We all know that line from Sigmund Freud: “Sometimes a cigar is just a cigar.” But as New York psychologist Sara Glass explained to me, “If that cigar is attached to memories of a loved one, the scent of an experience we have had, then it may be much more than a physical object. The most mundane of items can take on the meaning that becomes lodged in our sympathetic nervous system or in our psyches.”

Not mere utilitarian furniture to me, the chairs were the seat of so many, many memories. These were the chairs that my mother had sat in, smiling at me adoringly and at the well-set table decked with family heirlooms. My father regaled us with stories and toasts in those seats, and my niece and nephew grew up with them, starting with booster seats.

Though the gold silk upholstered cushions were always wiped clean, they still bear the faintest remnants of good times past that may be visible only to me. More tangible evidence exists in the faded wine stains of boozy dinner parties with friends that ran late into the night.

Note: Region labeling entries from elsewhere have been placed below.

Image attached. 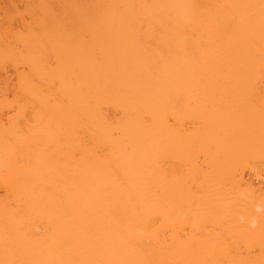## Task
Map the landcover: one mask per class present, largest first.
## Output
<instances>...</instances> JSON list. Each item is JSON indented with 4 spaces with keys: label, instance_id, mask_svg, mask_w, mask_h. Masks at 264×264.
Segmentation results:
<instances>
[{
    "label": "bare ground",
    "instance_id": "1",
    "mask_svg": "<svg viewBox=\"0 0 264 264\" xmlns=\"http://www.w3.org/2000/svg\"><path fill=\"white\" fill-rule=\"evenodd\" d=\"M0 264H264V0H0Z\"/></svg>",
    "mask_w": 264,
    "mask_h": 264
}]
</instances>
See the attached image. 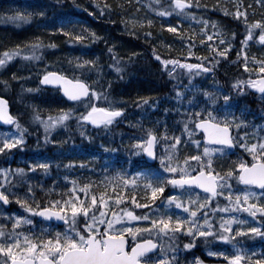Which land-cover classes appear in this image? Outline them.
<instances>
[{"label": "snow or ice", "instance_id": "snow-or-ice-1", "mask_svg": "<svg viewBox=\"0 0 264 264\" xmlns=\"http://www.w3.org/2000/svg\"><path fill=\"white\" fill-rule=\"evenodd\" d=\"M92 3L94 10L84 9L89 15L106 16L127 35L143 36L158 71L172 84L173 107L163 111L174 118L132 124L128 102L112 94L109 77L122 80L143 57L141 51L62 14L49 19L46 5L0 15L16 25L42 18L47 33L80 46L65 70L43 63L47 49L59 48L54 40L46 43L43 34L0 45V121L15 128L0 132V206L15 203L23 210L0 207V264H206L194 253L187 258L186 250L198 243L208 257L217 258L214 264H264V247L254 244L257 238L264 242V109L256 117L239 103L255 93L264 100V0ZM212 10L223 17L214 19ZM157 19L159 30L153 32ZM98 43L105 45L111 63L102 65L88 51ZM175 43L180 48L173 54ZM254 46L258 54L251 52ZM222 64L236 70L225 74L223 83L217 78ZM33 76L36 86L25 87ZM209 76L212 83L206 84ZM13 82L19 94L52 86L67 98L58 103L67 106L33 102L22 122L23 113L13 114L6 97ZM133 104L156 109L158 101L137 95ZM73 123L76 136L54 138ZM117 123L137 129L124 148L91 134L103 135ZM32 126L40 133L36 147L50 154L38 152L26 166L13 167L9 160L28 147ZM121 152L127 156L121 158ZM229 156L235 159H225ZM60 169L68 173L62 180L70 187L57 183ZM85 171L93 175L85 177ZM95 173L103 178L97 180ZM37 174L57 179L46 186L34 179ZM37 217L49 227L37 231Z\"/></svg>", "mask_w": 264, "mask_h": 264}, {"label": "trees", "instance_id": "trees-1", "mask_svg": "<svg viewBox=\"0 0 264 264\" xmlns=\"http://www.w3.org/2000/svg\"><path fill=\"white\" fill-rule=\"evenodd\" d=\"M222 2H225V0H222ZM46 5L47 6V16L49 19H52L56 17L57 15L62 14L63 17L68 18L70 17L74 22L75 21H81L85 25L102 29L104 34L111 40L114 39L117 43H124L125 46H128L131 44L135 47H140L143 49L142 53L144 54L143 57L134 62L132 65L128 67L127 73L125 74L124 78L122 80H114L113 81V91L112 94L124 101H127V120L131 121L132 124H135L137 120L143 121L146 125L150 123V121H163L165 119H170L174 117H169L164 114V108H171L173 107V104L170 103L171 99V92L170 89L172 87V84L168 83V77L166 75H161L160 71H158V65L154 62V58L151 57L149 52V45L145 42L143 36H140L139 38L132 37L127 35L126 33L122 32V25H114L111 22L107 20V17L105 16L104 19H99L96 16H91L88 14L87 11H84V9L91 8L94 10V4L92 3V0H3L0 1V7L4 8L3 11L0 12V15H2L5 12H8V14H11V11L9 10H27L32 11L37 5ZM77 5H82L83 8L78 7ZM211 16L214 19H221L223 17V13L212 10ZM112 19H117V17L113 16ZM161 21L157 19L156 23L152 26L150 30L153 32H157L159 30V25ZM0 24L4 27H7L10 24H13L11 22H4L2 19H0ZM16 25V24H15ZM39 26V27H38ZM43 34L45 42L47 43L49 40H54L58 45V49H47L44 53L45 60L43 63L52 62L53 65H57L60 68L67 69L68 63L67 60L69 57L79 55L80 54V46L78 45H70L66 44L64 42V38L62 36L56 35V34H50L45 31V29L42 27V18L35 17L32 21L23 23L20 25H17V27H12L9 30V34H4L2 31L0 32V39H3L6 44H9L10 42L15 41H21L26 38H31L33 35H41ZM13 35V36H12ZM164 35L167 37L168 42H173L171 38V34L165 32ZM110 36V37H109ZM180 45L179 43L174 44V50L173 54H175V50L179 49ZM163 54L167 55L166 50L159 49ZM88 51L91 54H94L99 57L100 63L108 64L111 63L109 60L108 53L105 49V45L103 43H98L95 45H91L88 48ZM200 51H203L201 48ZM260 49L258 47H253L251 49L252 53H259ZM121 55H123V50H121ZM34 64L39 62H33ZM43 63H40V67H43ZM15 67H13L11 70L13 71ZM16 69V68H15ZM38 69H34V71H37ZM50 70H56L55 67L50 66ZM105 70L108 72L109 69L105 68ZM134 71V72H133ZM236 70L228 64H222V66L217 71V78L223 83L226 80V75L228 77L234 75ZM5 76H7V73H5ZM144 76H150V78L153 80V85L150 89H147L144 87H141L139 85V81L141 80L140 77ZM136 77L138 79L133 80V78ZM95 78V77H93ZM212 77L209 76L206 84L212 83ZM37 81L35 80V76H33L28 83L25 84V87H35ZM3 90L0 89V92ZM137 95H150L154 99L158 101V106L156 109H144V108H136L133 104V101L135 100V97ZM6 97L10 100L12 108L15 112H18L19 110H27L26 104L28 101H30L32 98H36L35 101H38L39 98L43 97V99L47 100V103H41V105H44L43 107L48 108H55L56 104L61 100V93L55 91V89H49V88H43L39 93H33V94H19V86L17 83L13 82L12 87L7 91ZM64 99V98H63ZM66 100V99H64ZM239 103L241 106H247V108L255 114L256 117H259L261 114V110L264 109V100L260 99V96L256 94H249L245 97L241 98L239 100ZM130 106V107H128ZM27 119V114L21 118V121H24ZM256 123H261L259 119H256ZM111 131L107 132L103 135H97V133L92 132V135L97 136V141L104 140L105 143H108L109 141H113L112 146L115 147L117 145H120L121 148H124L123 144L120 142L119 139L124 136V134L128 131H134L135 127L130 126L128 123L126 125H118L117 127L110 126ZM4 127H0V132ZM75 124L73 123L70 125V128L67 130V135H73L76 136V133L74 132ZM136 129V128H135ZM42 131V130H41ZM40 133L37 132L36 126L29 127V134L27 135V145L28 147L23 151L22 153L24 155H28L29 150L36 145L35 138ZM128 136V135H127ZM78 138V136L76 137ZM127 138V137H126ZM199 139V134L196 137ZM47 152V149L45 150ZM17 153L15 154L16 157ZM121 158L124 156H127L124 154V152L120 153ZM12 158L9 160V163L12 165H16L17 159ZM115 157H113L114 159ZM0 163H3L2 160H0ZM73 175H76V173H73ZM90 175L89 172L85 171L83 173V176L88 177ZM95 178L97 180L102 178L103 173H95ZM37 221H39L37 219ZM46 225V224H44ZM256 248L264 247V242H261L259 238L254 242ZM207 260L206 263H209L212 260Z\"/></svg>", "mask_w": 264, "mask_h": 264}, {"label": "rangeland", "instance_id": "rangeland-1", "mask_svg": "<svg viewBox=\"0 0 264 264\" xmlns=\"http://www.w3.org/2000/svg\"><path fill=\"white\" fill-rule=\"evenodd\" d=\"M4 10V8H1L0 7V12L1 11H3ZM12 27H17V25H15V24H10V25H8L7 27H4V26H2L1 24H0V32L2 31L4 34H9V30L12 28ZM13 36V35H12ZM110 37V36H109ZM124 44V43H123ZM0 45H7L6 43H5V41L3 40V39H0ZM125 45V44H124ZM126 48L127 49H129V50H138V51H143V49L142 48H140V47H135V46H132L131 44H129L128 46H126ZM121 50H123V54H124V49H121ZM13 71H16V69L14 68L13 69ZM105 72H107L106 70H105ZM134 72V71H133ZM141 78V80L138 82L139 83V85L141 86V87H144V89L145 88H147V89H150L151 87H153V85L154 84H152V82H153V80L150 78V76H144V77H140ZM109 79H111L112 81H114V80H116V77L113 75V76H111V77H109ZM136 79H138V78H136V77H134L133 78V80H136ZM155 85H157V84H155ZM154 85V86H155ZM35 99L36 98H32L30 101H28V103L26 104V105H28V104H31V103H33V102H35V103H37V104H41L42 102L43 103H47V100H45V99H43V97H41V98H39V100L38 101H35ZM42 106H44V105H42ZM67 105H65V104H63V103H58V104H56V106H55V108L56 107H66ZM128 107H130V106H128ZM27 112H28V110H19L17 113H23V115L21 116V118L23 117V116H25L26 114H27ZM23 122V121H22ZM121 124H125V123H117V124H114L113 126L114 127H117L118 125H121ZM132 129H134V131H128V132H126L125 134H124V136L123 137H121L122 139H121V143L123 144V146L124 147H126L128 144H129V140H130V137H132L133 136V134H135L136 132H137V129H135V128H132ZM15 131V128L14 127H12V126H8V127H6L5 128V130H3V132H14ZM66 134H67V130H57L56 132H54L53 133V136H54V138H56V139H63V138H65L66 137ZM128 135V136H127ZM127 137V138H126ZM14 152L16 151V150H13ZM25 151V150H24ZM45 153V154H50V153H47L46 151H45V148H37L36 147V145L35 146H33L30 150H29V153L30 154H28L27 156L26 155H24L23 153H21V152H16L17 153V155H16V159H17V162H16V165L17 164H19L20 166H26L25 164H24V162L26 161V160H29V159H33L34 157H35V155H36V153ZM217 162L219 163L220 162V160L218 159L217 160ZM3 165V163H0V166H2ZM13 167H15V165H12ZM60 171V173H62L61 171H64L63 169H60L59 170ZM65 172V171H64ZM68 173L66 172V175H67ZM63 175H65L64 173H62V174H60V178L57 180V183L58 184H60L61 186H63L64 184H68V186L70 187L71 185H70V183L69 182H67V181H63L62 180V177H63ZM102 178H103V176H102ZM101 178V179H102ZM34 179H40V180H42L45 184H46V186L47 185H50V183H51V179H57V177H56V175L54 174L53 175V177L50 179L49 177H40V175L39 174H37V176L34 178ZM13 205H14V208H11V209H7V208H5L4 206H0V207H2L3 209H5V210H11V211H19V212H22L23 210L22 209H20V207H19V205H17V204H15V203H13ZM39 227V230H40V225H37V228ZM48 228V227H47ZM47 228H45V229H47ZM192 254L193 253H189L188 254V258L189 259H191L192 258ZM184 257H181V259H183Z\"/></svg>", "mask_w": 264, "mask_h": 264}, {"label": "water", "instance_id": "water-1", "mask_svg": "<svg viewBox=\"0 0 264 264\" xmlns=\"http://www.w3.org/2000/svg\"><path fill=\"white\" fill-rule=\"evenodd\" d=\"M47 87H52V86H47ZM0 123H4V122L0 121ZM55 222H58V223L62 224V222H60V221H55Z\"/></svg>", "mask_w": 264, "mask_h": 264}]
</instances>
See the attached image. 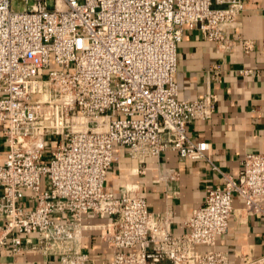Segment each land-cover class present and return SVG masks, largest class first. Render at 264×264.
Instances as JSON below:
<instances>
[{"label":"built area","instance_id":"obj_1","mask_svg":"<svg viewBox=\"0 0 264 264\" xmlns=\"http://www.w3.org/2000/svg\"><path fill=\"white\" fill-rule=\"evenodd\" d=\"M12 2L0 0V249L60 264H264V254L237 263L226 251L198 250L228 232L235 196L245 215L264 218V153L246 154L238 176L225 174L180 235L170 209L152 212L142 195L105 189L116 145L142 163L169 149L207 158L210 144L193 140L188 125L213 116L217 95L179 98L178 45L186 29H199L223 52L250 49L232 34L244 0H32L23 11ZM87 214L110 217L101 237L112 261L82 250Z\"/></svg>","mask_w":264,"mask_h":264},{"label":"crops","instance_id":"obj_2","mask_svg":"<svg viewBox=\"0 0 264 264\" xmlns=\"http://www.w3.org/2000/svg\"><path fill=\"white\" fill-rule=\"evenodd\" d=\"M232 34L249 40L252 47L246 49L239 43L233 50L223 52L199 29H186L178 45L175 79L179 98L200 99L209 90L217 95L213 116L193 120L188 125V134L193 140L210 144L207 158L182 159L177 151L169 149L142 163L131 158L123 147L114 148L105 189L117 196L126 191L142 195L152 212L170 209L173 214L170 230L175 235L187 232L186 220L205 202L210 189L224 185L225 174L238 176L246 154L264 153V0H244L241 25ZM216 65L219 73L214 70ZM246 70L252 71L245 73ZM3 130L4 125L0 123V162L7 149ZM49 152L50 149L45 151V159L50 157ZM42 189H48L46 178L42 179ZM22 203L27 209L34 206L30 191H25ZM233 203L245 219L236 212L228 232L219 236L213 247L200 245L198 250L226 251L238 263L244 253L264 254V218L245 215L241 210L244 202L238 196ZM109 221L110 217L94 214L84 217L87 228L82 250L105 262L112 261L114 256L112 248L101 237V226ZM0 264L60 263L57 256L25 251L15 254L9 246H3Z\"/></svg>","mask_w":264,"mask_h":264},{"label":"rangeland","instance_id":"obj_3","mask_svg":"<svg viewBox=\"0 0 264 264\" xmlns=\"http://www.w3.org/2000/svg\"><path fill=\"white\" fill-rule=\"evenodd\" d=\"M32 3V0H30V4ZM30 4H27L24 0H13L12 6L13 9L16 11H23L25 9H29ZM2 145V142L0 143V146Z\"/></svg>","mask_w":264,"mask_h":264},{"label":"bare ground","instance_id":"obj_4","mask_svg":"<svg viewBox=\"0 0 264 264\" xmlns=\"http://www.w3.org/2000/svg\"><path fill=\"white\" fill-rule=\"evenodd\" d=\"M237 214H238V216L241 214L239 210L237 211ZM239 217H240L241 219H245V218L242 217L241 215H240Z\"/></svg>","mask_w":264,"mask_h":264}]
</instances>
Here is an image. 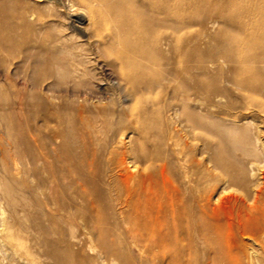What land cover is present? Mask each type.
I'll return each instance as SVG.
<instances>
[{"label": "bare ground", "instance_id": "obj_1", "mask_svg": "<svg viewBox=\"0 0 264 264\" xmlns=\"http://www.w3.org/2000/svg\"><path fill=\"white\" fill-rule=\"evenodd\" d=\"M48 1L66 9L80 37L20 55L12 100L28 121V136L19 131L16 141L35 182L34 209L49 214L61 247L49 257L74 264L81 255L71 248L93 253L94 244L102 264H264L242 241L264 244L262 193L247 207L227 192L246 188L253 175L244 160L262 156L264 2L234 13L219 8L231 0H92L106 14L86 37L83 9ZM254 14V24L246 21ZM249 30L255 36L243 37ZM249 113L262 121L226 128L219 119L241 122ZM194 132L214 139L208 163L228 185L216 202L236 210V225L213 206L204 177L193 178L197 161L182 142L197 139ZM54 213L65 216L64 228Z\"/></svg>", "mask_w": 264, "mask_h": 264}, {"label": "rangeland", "instance_id": "obj_2", "mask_svg": "<svg viewBox=\"0 0 264 264\" xmlns=\"http://www.w3.org/2000/svg\"><path fill=\"white\" fill-rule=\"evenodd\" d=\"M71 1L77 8L83 9L87 14V21L83 23V26L86 27L85 36L91 37L99 32L101 14H106V8L100 4H95L92 0ZM62 2L64 3V1ZM263 2L264 0H231L230 3L228 2L220 5L219 8L224 11L237 13L241 9L247 11L250 8L259 6ZM5 3H7V8H9V10L13 9L6 14L3 12V8L6 6ZM0 12V91H2L3 96L6 95L5 98L7 97L8 99L6 103L0 101L1 115H4L0 116V264H56L54 258L52 257V259L49 255L52 256L53 249L56 250L61 247L57 244V236L49 229V214L42 208L34 209V199L31 196V190L34 188L35 182L29 176L25 147L19 145L16 141L19 131L27 136L29 133L27 129L28 121L17 110L14 100H12L14 99L13 73L16 72L17 66L20 65L19 63L21 60L18 58L20 55H25L29 52H32L34 55L39 50L49 47H56L57 49L60 47H69L68 41L79 35L71 31L70 24L72 22L66 9L60 8L55 2L50 3L48 0H0ZM256 18L257 15L254 14L246 19V21L250 20V23L254 24ZM222 26V21H219L218 25L213 30L209 31V38H211ZM251 31L252 30H249V33H243L242 36H255L256 33ZM5 40L9 43L13 41L15 45L18 46L8 48L3 44ZM62 42L64 43L62 44ZM76 42L73 43V45H76ZM81 43H77V45ZM211 44L213 48L219 47L218 42H211ZM26 71L28 72L29 69L25 68V72ZM195 107H200L198 99L195 100ZM212 111L214 112V109H212ZM223 111L225 115L228 112V110ZM242 114L244 113L242 112ZM19 115L22 116L19 117ZM244 117L248 119H246V121L242 120L241 122H237L236 120H232L231 122V119L226 118L224 115H220L219 119H221L222 124L225 125L226 128H228V126L240 128L244 122L250 120H254V122L257 123L258 121H262L261 118L255 114L249 113L244 115ZM227 121H229V123ZM38 125L42 126V123L38 122ZM262 127L264 128V125H262ZM262 130L264 131V129ZM194 134L197 139L194 141L183 140L182 142L183 147L185 143H187L189 147L187 155L197 161V166L193 167V178H199L200 176L204 177L205 182L209 184V190H215L212 201L213 206H217L220 209L219 211L222 217L225 218V221L236 225L238 223V213L236 210L226 209L223 204H220L218 201V203L216 202L219 195H221L224 190L226 191L228 189V185L224 184L226 178L218 171H215L212 165L208 163L209 158L212 159L215 152L213 146L214 139L211 136H202L198 132H194ZM200 136L208 141L207 148L203 146V142L201 143L199 141ZM263 139L264 135L260 140L261 144H255L256 148L262 153V156L257 159V162L256 160H244L250 171L249 174L253 175L249 177V183L246 188L232 187L227 190V192L233 190L231 194L236 195L245 206L252 204L251 202L253 201L255 192L256 194L262 193L261 197L264 198ZM21 151H23L24 154H21ZM144 167L145 166L138 165L137 168L142 170ZM194 175L196 177H194ZM170 176H173L172 178L174 179L173 172H171ZM38 199H40V202L42 201L41 196H38ZM41 213L44 214L43 217H41ZM38 214H40L39 217ZM54 215L56 218L60 217L61 219L58 221V228H64L65 225L63 223L65 216L62 214L59 215L58 213H54ZM77 229L82 234L87 233V230L82 227L80 222ZM51 235L55 239H53ZM243 239L242 241L246 245V250L248 248V253L255 252V257H264V244L255 245L249 238L244 237ZM91 247L94 249L93 253H88L87 249L83 247H72L71 249L75 253L81 255V258L74 264H102L101 259L96 257L98 256L97 248L94 244H92ZM121 247H123L122 244ZM50 252L52 253L50 254ZM137 256L138 251L136 249L132 259ZM129 261L131 262V260ZM103 264H118V262L114 263L112 260H108Z\"/></svg>", "mask_w": 264, "mask_h": 264}]
</instances>
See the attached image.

It might take a magnifying glass, but the tiniest hint of chocolate from a special Mother’s Day cake is still visible to me. And while a golden drop of roasted pumpkin soup from a Thanksgiving meal is almost imperceptible, the memory is vivid.

It was in one of those chairs that I sat, alone, in the dining room after I buried my parents while the crush of the shiva went on in other rooms.

The chairs are gone now — but not discarded. They had been listed online for months but had drawn scant interest. Not unlike my parents’ dining room table, they were the dreaded “brown wood” nobody wanted. Then, unexpectedly, I was contacted by a woman who messaged me that these were exactly the chairs she was looking for. Please, she begged, hold them for me. The gratification of knowing these were objects that would be cherished was priceless.

When she came to get the chairs with her mother, I learned that this 40-something woman named Jill had gone through her own recent challenges. Divorced at the height of the pandemic, she was trying to rebuild her life with her two sons in a new house in a new town. Her mother had lost her husband a month earlier. Now they would share a home together in a life neither expected.

Jill, it seems, had a table she loved but no chairs, and longed to have seating to entertain. My hope for her is that these chairs will be filled with friends and family, love, and laughter — as they were for me. Given the sparkle and tears in her eyes, which matched my own, I have no doubt they will be. The gratification of knowing these objects had found a second loving home was priceless. I sold the chairs. I kept the memories.